#### O PROBLEMA:
Responda, com base no texto de estudo sobre o julgamento das mães:
(a) Com que finalidade muitas escolas anteciparam as avaliações este ano?
(b) Em quais áreas a professora Mariana Aydar é especialista?
(c) O que a mãe recebe ainda no pós-parto?

#### TEXTO DE ESTUDO:

Respeita as mães

Mônica Wanderley
Marie Curie News
Published in
11 min readApr 26, 2019

Por que elas são sempre tão julgadas?

As provas bimestrais estão na ordem do dia. Este ano, muitas escolas anteciparam as avaliações para liberar os estudantes durante os jogos da seleção brasileira na Copa do Mundo. Talvez, pela mesma razão, a antecipação das provas, a professora Mariana Aydar, especialista em língua portuguesa e literatura, esteja recebendo mais ligações de mães pedindo aulas particulares para seus filhos de idades variadas.

As mães acham professores particulares quando entendem que as notas dos filhos não estão boas. Ou que podiam estar melhores. Mas Mariana já entendeu que, na verdade, as mães ligam quando a culpa bateu. Elas acham que deviam ter se dedicado mais, que deviam ter estudado com os filhos, que deviam ter percebido as dificuldades antes. Aliás, que tipo de mãe deixa a situação chegar a esse ponto, não é?

Criar um bom ser humano é, no final das contas, um dos principais objetivos de pais e mães. E faz sentido: pessoas cordiais e trabalhadoras ajudam a manter a ordem e garantem a continuidade da nossa espécie. Só que existe algo de bastante errado e delicado na maneira como encaramos o tema hoje em dia: a noção de que, seja para o bem ou para o mal, a mãe é 100% responsável pelo resultado final do tipo de pessoa que sua cria se tornar.

Essa noção começa desde cedo. Quando a mãe, ainda no pós parto, recebe diversos “conselhos” sobre como lidar com o bebê para não “acostumá-lo” mal. A supervisão só vai piorando ao longo dos anos. Especialmente nos primeiros, quando o senso de limite e compreensão da criança ainda está em formação e, como consequência, as birras se tornam muito mais frequentes.

#### DADOS FORNECIDOS:

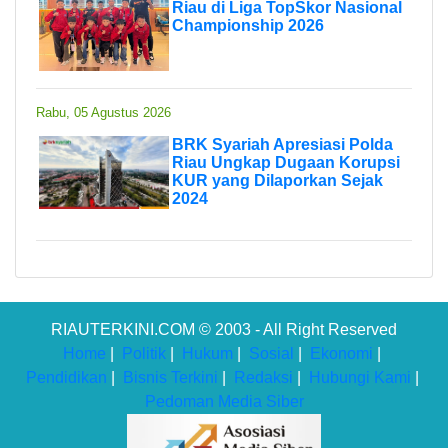
Riau di Liga TopSkor Nasional
Championship 2026
Rabu, 05 Agustus 2026
BRK Syariah Apresiasi Polda
Riau Ungkap Dugaan Korupsi
KUR yang Dilaporkan Sejak
2024
RIAUTERKINI.COM © 2003 - All Right Reserved
Home
|
Politik
|
Hukum
|
Sosial
|
Ekonomi
|
Pendidikan
|
Bisnis Terkini
|
Redaksi
|
Hubungi Kami
|
Pedoman Media Siber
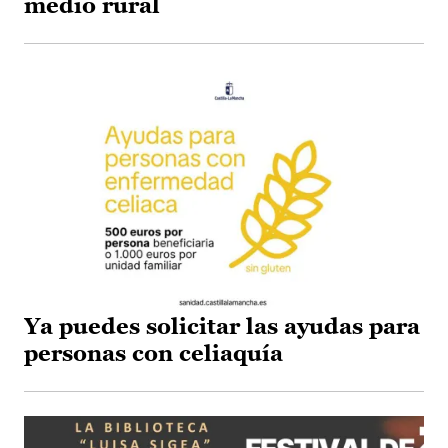
medio rural
Ya puedes solicitar las ayudas para
personas con celiaquía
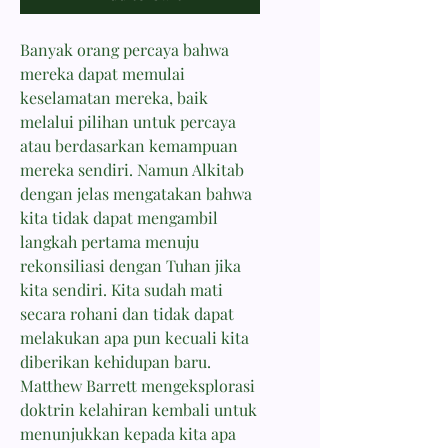
Banyak orang percaya bahwa
mereka dapat memulai
keselamatan mereka, baik
melalui pilihan untuk percaya
atau berdasarkan kemampuan
mereka sendiri. Namun Alkitab
dengan jelas mengatakan bahwa
kita tidak dapat mengambil
langkah pertama menuju
rekonsiliasi dengan Tuhan jika
kita sendiri. Kita sudah mati
secara rohani dan tidak dapat
melakukan apa pun kecuali kita
diberikan kehidupan baru.
Matthew Barrett mengeksplorasi
doktrin kelahiran kembali untuk
menunjukkan kepada kita apa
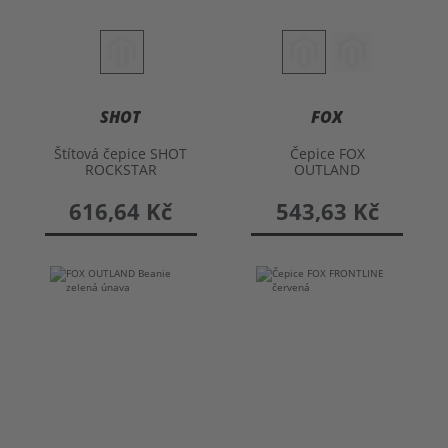
SHOT
FOX
Štítová čepice SHOT
Čepice FOX
ROCKSTAR
OUTLAND
616,64 Kč
543,63 Kč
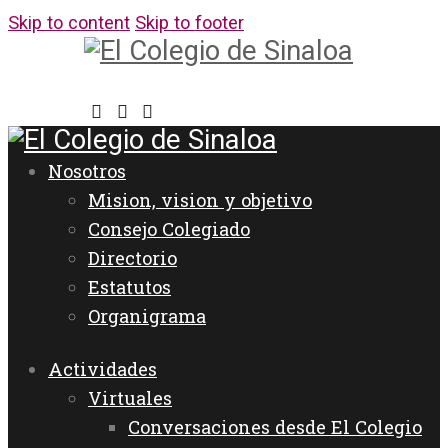
Skip to content
Skip to footer
Nosotros
Mision, vision y objetivo
Consejo Colegiado
Directorio
Estatutos
Organigrama
Actividades
Virtuales
Conversaciones desde El Colegio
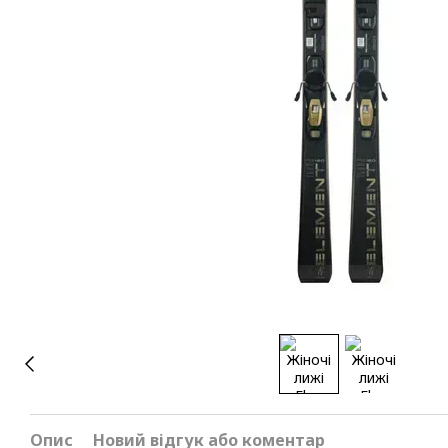
Опис
Новий відгук або коментар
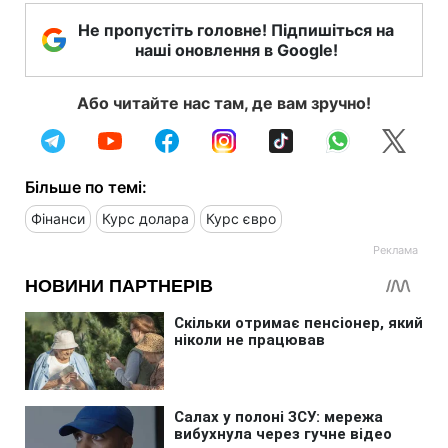
Не пропустіть головне! Підпишіться на
наші оновлення в Google!
Або читайте нас там, де вам зручно!
Більше по темі:
Фінанси
Курс долара
Курс євро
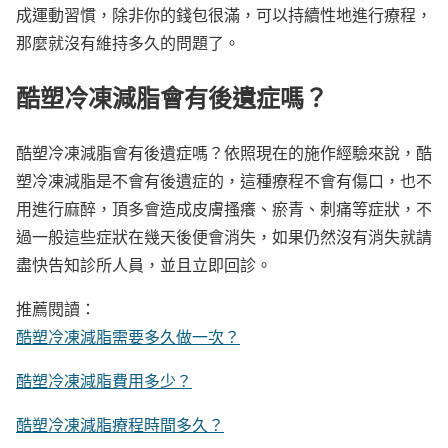
成運動習慣，除非你的錢包很滿，可以持續性地進行療程，
那麼就沒有維持多久的問題了。
酷塑冷凍減脂會有後遺症嗎？
酷塑冷凍減脂會有後遺症嗎？依照現在的施作經驗來說，酷
塑冷凍減脂是不會有後遺症的，這種療程不會有傷口，也不
用進行麻醉，頂多會造成皮膚搔癢、瘀青、刺痛等症狀，不
過一般這些症狀在幾天後便會消失，如果仍然沒有消失就請
盡快告知診所人員，並且立即回診。
推薦閱讀：
酷塑冷凍減脂需要多久做一次？
酷塑冷凍減脂費用多少？
酷塑冷凍減脂療程時間多久？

#### TAREFA RESOLVIDA:
(a) Para liberar os estudantes durante os jogos da seleção brasileira na Copa do Mundo.
(b) Língua portuguesa e literatura.
(c) Diversos "conselhos" sobre como lidar com o bebê para não "acostumá-lo" mal.